## What you need to do
Repeat each record below exactly, omitting whatever pictures appear in it.

── Given records ──

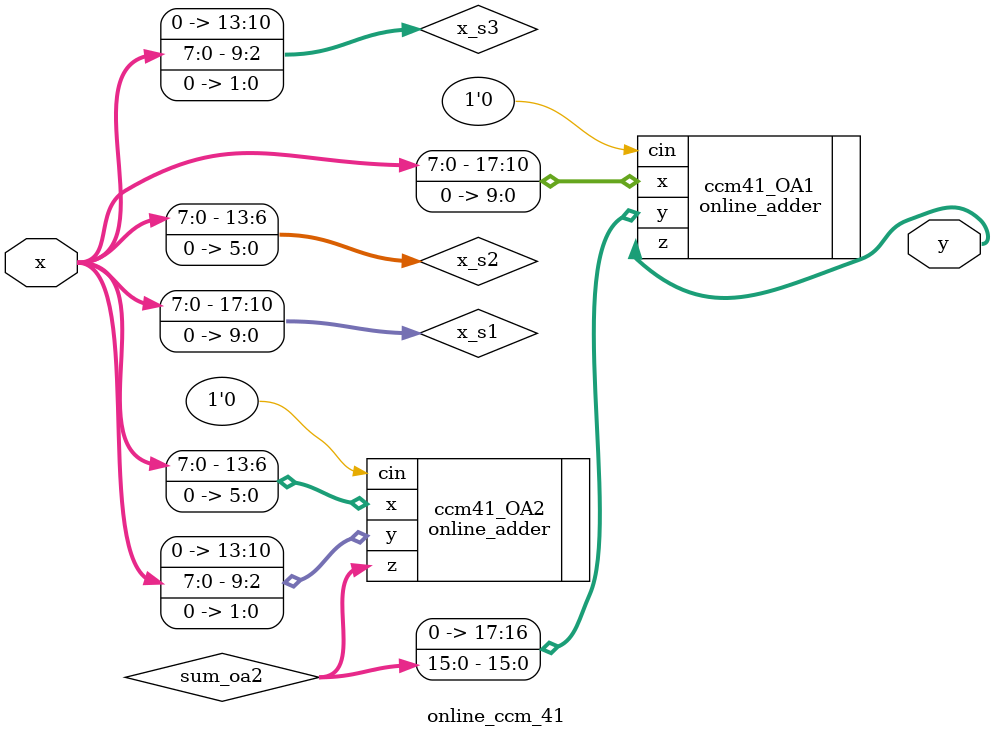
<source format=v>
`timescale 1ns / 1ps
module online_ccm_41(x,y);
parameter Stage = 4;

localparam s1 = 5;
localparam s2 = 3;
localparam s3 = 1;

localparam WL 		= 2*Stage;
localparam WL_oa1	= 2*(Stage+s1);		//WL of OA inputs
localparam WL_oa2 = 2*(Stage+s2);
localparam WL_s2	= 2*(Stage+s2);
localparam WL_s3	= 2*(Stage+s3);
localparam WL_out = 2*(Stage+s1+1);

	input [WL-1:0] x;
	output[WL_out-1:0] y;
	
	wire [WL_oa1-1:0] x_s1;
	wire [WL_oa2-1:0] x_s2, x_s3;
	
	wire [WL_oa2+1:0] sum_oa2;
	
	assign x_s1[WL_oa1-1:WL_oa1-WL]	= x;
	assign x_s1[WL_oa1-WL-1:0]			= 'b0;
	
	assign x_s2[WL_s2-1:WL_s2-WL]	= x;
	assign x_s2[WL_s2-WL-1:0]		= 'b0;
	
	assign x_s3[WL_s2-1:WL_s3] 	= 'b0;
	assign x_s3[WL_s3-1:WL_s3-WL]	= x;
	assign x_s3[WL_s3-WL-1:0]		= 'b0;
	
	//---- Connect All Adders ----//
	online_adder #(Stage+s2) ccm41_OA2(.x(x_s2),.y(x_s3),.cin(1'b0),.z(sum_oa2));
	online_adder #(Stage+s1) ccm41_OA1(.x(x_s1),.y({2'b0,sum_oa2}),.cin(1'b0),.z(y));
	


endmodule

</source>
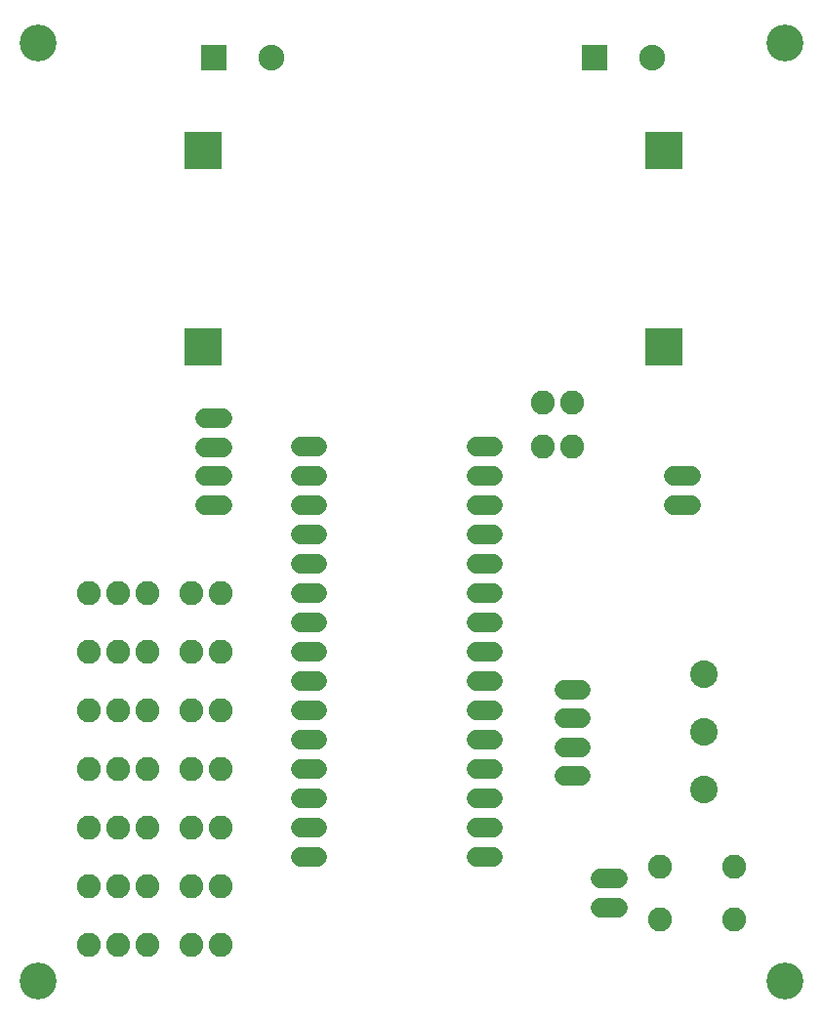
<source format=gbr>
G04 EAGLE Gerber X2 export*
%TF.Part,Single*%
%TF.FileFunction,Soldermask,Top,1*%
%TF.FilePolarity,Negative*%
%TF.GenerationSoftware,Autodesk,EAGLE,8.6.3*%
%TF.CreationDate,2018-11-13T19:06:48Z*%
G75*
%MOMM*%
%FSLAX34Y34*%
%LPD*%
%AMOC8*
5,1,8,0,0,1.08239X$1,22.5*%
G01*
%ADD10C,3.203200*%
%ADD11C,1.711200*%
%ADD12C,2.082800*%
%ADD13R,2.235200X2.235200*%
%ADD14C,2.235200*%
%ADD15R,3.203200X3.203200*%
%ADD16C,2.387600*%


D10*
X38100Y38100D03*
X685800Y38100D03*
X685800Y850900D03*
X38100Y850900D03*
D11*
X265510Y323850D02*
X280590Y323850D01*
X417910Y323850D02*
X432990Y323850D01*
X432990Y298450D02*
X417910Y298450D01*
X417910Y273050D02*
X432990Y273050D01*
X432990Y247650D02*
X417910Y247650D01*
X417910Y222250D02*
X432990Y222250D01*
X432990Y196850D02*
X417910Y196850D01*
X417910Y171450D02*
X432990Y171450D01*
X432990Y146050D02*
X417910Y146050D01*
X280590Y146050D02*
X265510Y146050D01*
X265510Y171450D02*
X280590Y171450D01*
X280590Y196850D02*
X265510Y196850D01*
X265510Y222250D02*
X280590Y222250D01*
X280590Y247650D02*
X265510Y247650D01*
X265510Y273050D02*
X280590Y273050D01*
X280590Y298450D02*
X265510Y298450D01*
X265510Y349250D02*
X280590Y349250D01*
X280590Y374650D02*
X265510Y374650D01*
X265510Y400050D02*
X280590Y400050D01*
X280590Y425450D02*
X265510Y425450D01*
X265510Y450850D02*
X280590Y450850D01*
X280590Y476250D02*
X265510Y476250D01*
X265510Y501650D02*
X280590Y501650D01*
X417910Y501650D02*
X432990Y501650D01*
X432990Y476250D02*
X417910Y476250D01*
X417910Y450850D02*
X432990Y450850D01*
X432990Y425450D02*
X417910Y425450D01*
X417910Y400050D02*
X432990Y400050D01*
X432990Y374650D02*
X417910Y374650D01*
X417910Y349250D02*
X432990Y349250D01*
D12*
X476250Y501650D03*
X501650Y501650D03*
D11*
X509190Y215900D02*
X494110Y215900D01*
X494110Y240900D02*
X509190Y240900D01*
X509190Y265900D02*
X494110Y265900D01*
X494110Y290900D02*
X509190Y290900D01*
X198040Y450850D02*
X182960Y450850D01*
X182960Y475850D02*
X198040Y475850D01*
X198040Y500850D02*
X182960Y500850D01*
X182960Y525850D02*
X198040Y525850D01*
D13*
X520700Y838200D03*
D14*
X570700Y838200D03*
D12*
X133350Y374650D03*
X107950Y374650D03*
X82550Y374650D03*
D15*
X581000Y588100D03*
X581000Y758100D03*
X181000Y588100D03*
X181000Y758100D03*
D12*
X171450Y374650D03*
X196850Y374650D03*
X133350Y323850D03*
X107950Y323850D03*
X82550Y323850D03*
X171450Y323850D03*
X196850Y323850D03*
X133350Y273050D03*
X107950Y273050D03*
X82550Y273050D03*
X171450Y273050D03*
X196850Y273050D03*
X133350Y120650D03*
X107950Y120650D03*
X82550Y120650D03*
X171450Y120650D03*
X196850Y120650D03*
X133350Y222250D03*
X107950Y222250D03*
X82550Y222250D03*
X171450Y222250D03*
X196850Y222250D03*
X133350Y171450D03*
X107950Y171450D03*
X82550Y171450D03*
X171450Y171450D03*
X196850Y171450D03*
X133350Y69850D03*
X107950Y69850D03*
X82550Y69850D03*
X171450Y69850D03*
X196850Y69850D03*
D16*
X615950Y204000D03*
X615950Y254000D03*
X615950Y304000D03*
D12*
X642112Y91694D03*
X577088Y91694D03*
X642112Y136906D03*
X577088Y136906D03*
D13*
X190500Y838200D03*
D14*
X240500Y838200D03*
D12*
X501650Y539750D03*
X476250Y539750D03*
D11*
X589360Y450850D02*
X604440Y450850D01*
X604440Y475850D02*
X589360Y475850D01*
X540940Y127000D02*
X525860Y127000D01*
X525860Y102000D02*
X540940Y102000D01*
M02*

</source>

───

## Result of the exercise
<source format=v>
`timescale 1ns / 1ps
module online_ccm_41(x,y);
parameter Stage = 4;

localparam s1 = 5;
localparam s2 = 3;
localparam s3 = 1;

localparam WL 		= 2*Stage;
localparam WL_oa1	= 2*(Stage+s1);		//WL of OA inputs
localparam WL_oa2 = 2*(Stage+s2);
localparam WL_s2	= 2*(Stage+s2);
localparam WL_s3	= 2*(Stage+s3);
localparam WL_out = 2*(Stage+s1+1);

	input [WL-1:0] x;
	output[WL_out-1:0] y;
	
	wire [WL_oa1-1:0] x_s1;
	wire [WL_oa2-1:0] x_s2, x_s3;
	
	wire [WL_oa2+1:0] sum_oa2;
	
	assign x_s1[WL_oa1-1:WL_oa1-WL]	= x;
	assign x_s1[WL_oa1-WL-1:0]			= 'b0;
	
	assign x_s2[WL_s2-1:WL_s2-WL]	= x;
	assign x_s2[WL_s2-WL-1:0]		= 'b0;
	
	assign x_s3[WL_s2-1:WL_s3] 	= 'b0;
	assign x_s3[WL_s3-1:WL_s3-WL]	= x;
	assign x_s3[WL_s3-WL-1:0]		= 'b0;
	
	//---- Connect All Adders ----//
	online_adder #(Stage+s2) ccm41_OA2(.x(x_s2),.y(x_s3),.cin(1'b0),.z(sum_oa2));
	online_adder #(Stage+s1) ccm41_OA1(.x(x_s1),.y({2'b0,sum_oa2}),.cin(1'b0),.z(y));
	


endmodule

</source>
<source format=gbr>
G04 EAGLE Gerber X2 export*
%TF.Part,Single*%
%TF.FileFunction,Soldermask,Top,1*%
%TF.FilePolarity,Negative*%
%TF.GenerationSoftware,Autodesk,EAGLE,8.6.3*%
%TF.CreationDate,2018-11-13T19:06:48Z*%
G75*
%MOMM*%
%FSLAX34Y34*%
%LPD*%
%AMOC8*
5,1,8,0,0,1.08239X$1,22.5*%
G01*
%ADD10C,3.203200*%
%ADD11C,1.711200*%
%ADD12C,2.082800*%
%ADD13R,2.235200X2.235200*%
%ADD14C,2.235200*%
%ADD15R,3.203200X3.203200*%
%ADD16C,2.387600*%


D10*
X38100Y38100D03*
X685800Y38100D03*
X685800Y850900D03*
X38100Y850900D03*
D11*
X265510Y323850D02*
X280590Y323850D01*
X417910Y323850D02*
X432990Y323850D01*
X432990Y298450D02*
X417910Y298450D01*
X417910Y273050D02*
X432990Y273050D01*
X432990Y247650D02*
X417910Y247650D01*
X417910Y222250D02*
X432990Y222250D01*
X432990Y196850D02*
X417910Y196850D01*
X417910Y171450D02*
X432990Y171450D01*
X432990Y146050D02*
X417910Y146050D01*
X280590Y146050D02*
X265510Y146050D01*
X265510Y171450D02*
X280590Y171450D01*
X280590Y196850D02*
X265510Y196850D01*
X265510Y222250D02*
X280590Y222250D01*
X280590Y247650D02*
X265510Y247650D01*
X265510Y273050D02*
X280590Y273050D01*
X280590Y298450D02*
X265510Y298450D01*
X265510Y349250D02*
X280590Y349250D01*
X280590Y374650D02*
X265510Y374650D01*
X265510Y400050D02*
X280590Y400050D01*
X280590Y425450D02*
X265510Y425450D01*
X265510Y450850D02*
X280590Y450850D01*
X280590Y476250D02*
X265510Y476250D01*
X265510Y501650D02*
X280590Y501650D01*
X417910Y501650D02*
X432990Y501650D01*
X432990Y476250D02*
X417910Y476250D01*
X417910Y450850D02*
X432990Y450850D01*
X432990Y425450D02*
X417910Y425450D01*
X417910Y400050D02*
X432990Y400050D01*
X432990Y374650D02*
X417910Y374650D01*
X417910Y349250D02*
X432990Y349250D01*
D12*
X476250Y501650D03*
X501650Y501650D03*
D11*
X509190Y215900D02*
X494110Y215900D01*
X494110Y240900D02*
X509190Y240900D01*
X509190Y265900D02*
X494110Y265900D01*
X494110Y290900D02*
X509190Y290900D01*
X198040Y450850D02*
X182960Y450850D01*
X182960Y475850D02*
X198040Y475850D01*
X198040Y500850D02*
X182960Y500850D01*
X182960Y525850D02*
X198040Y525850D01*
D13*
X520700Y838200D03*
D14*
X570700Y838200D03*
D12*
X133350Y374650D03*
X107950Y374650D03*
X82550Y374650D03*
D15*
X581000Y588100D03*
X581000Y758100D03*
X181000Y588100D03*
X181000Y758100D03*
D12*
X171450Y374650D03*
X196850Y374650D03*
X133350Y323850D03*
X107950Y323850D03*
X82550Y323850D03*
X171450Y323850D03*
X196850Y323850D03*
X133350Y273050D03*
X107950Y273050D03*
X82550Y273050D03*
X171450Y273050D03*
X196850Y273050D03*
X133350Y120650D03*
X107950Y120650D03*
X82550Y120650D03*
X171450Y120650D03*
X196850Y120650D03*
X133350Y222250D03*
X107950Y222250D03*
X82550Y222250D03*
X171450Y222250D03*
X196850Y222250D03*
X133350Y171450D03*
X107950Y171450D03*
X82550Y171450D03*
X171450Y171450D03*
X196850Y171450D03*
X133350Y69850D03*
X107950Y69850D03*
X82550Y69850D03*
X171450Y69850D03*
X196850Y69850D03*
D16*
X615950Y204000D03*
X615950Y254000D03*
X615950Y304000D03*
D12*
X642112Y91694D03*
X577088Y91694D03*
X642112Y136906D03*
X577088Y136906D03*
D13*
X190500Y838200D03*
D14*
X240500Y838200D03*
D12*
X501650Y539750D03*
X476250Y539750D03*
D11*
X589360Y450850D02*
X604440Y450850D01*
X604440Y475850D02*
X589360Y475850D01*
X540940Y127000D02*
X525860Y127000D01*
X525860Y102000D02*
X540940Y102000D01*
M02*

</source>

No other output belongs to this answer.